HD 167042 b

Discovery
- Discovered by: Johnson "et al."
- Discovery site: Lick Observatory
- Discovery date: Sept 20, 2007 published Oct 22, 2007
- Detection method: radial velocity

Orbital characteristics
- Apastron: 1.34 AU (200,000,000 km)
- Periastron: 1.26 AU (188,000,000 km)
- Semi-major axis: 1.30 AU (194,000,000 km)
- Eccentricity: 0.027±0.04
- Orbital period (sidereal): 412.6±4 d 1.130 y
- Average orbital speed: 34.4
- Time of periastron: 2453330±120
- Argument of periastron: 34±40
- Semi-amplitude: 29.7
- Star: HD 167042

= HD 167042 b =

Extrasolar planet in the constellation Draco

HD 167042 b is a gas giant extrasolar planet located approximately 163 light-years away in the constellation of Draco, orbiting the star HD 167042. The mass 1.7 M_{J} is only minimum since the inclination of the orbital plane is unknown.
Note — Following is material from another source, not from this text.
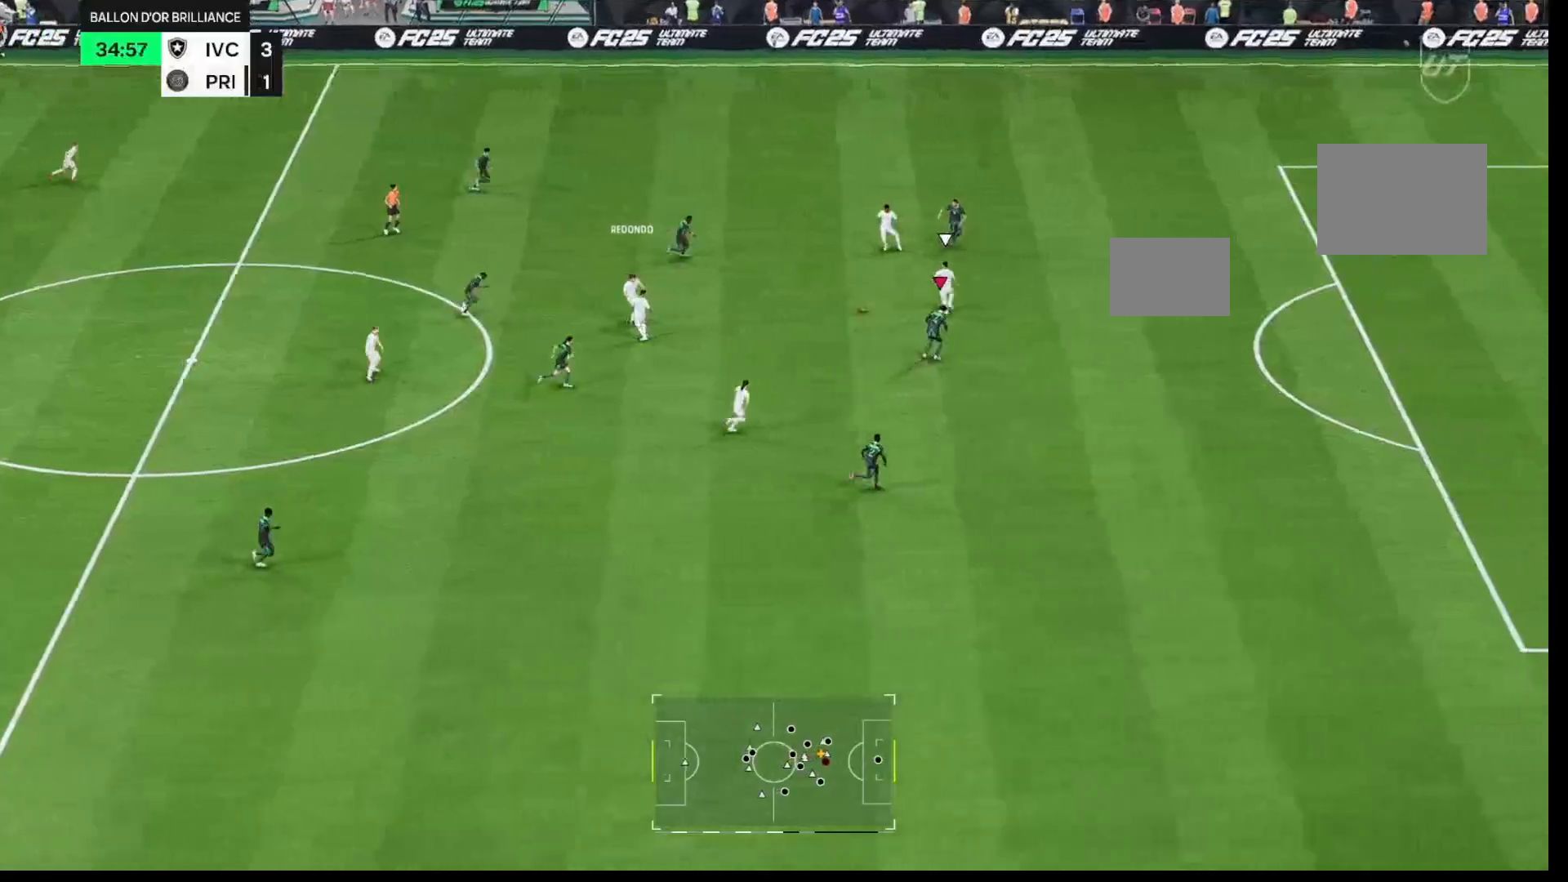
{"buttons": [], "left_stick": "up-right", "right_stick": "center", "events": [[50, "R1", "down"], [400, "R1", "up"]]}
As it is typical for most known extrasolar planets, it orbits less than 3 AU from the parent star, hence taking less than 2,000 days (5.5 years) to revolve. For this planet, it orbits at 1.30 AU and taking 413 days to revolve around the star. Unlike most exoplanets, the eccentricity of the orbit is low, only 3%.

This planet was discovered in 2007 on September 20 and published on March 1. This planet was typical as it was discovered spectroscopically using the radial velocity method.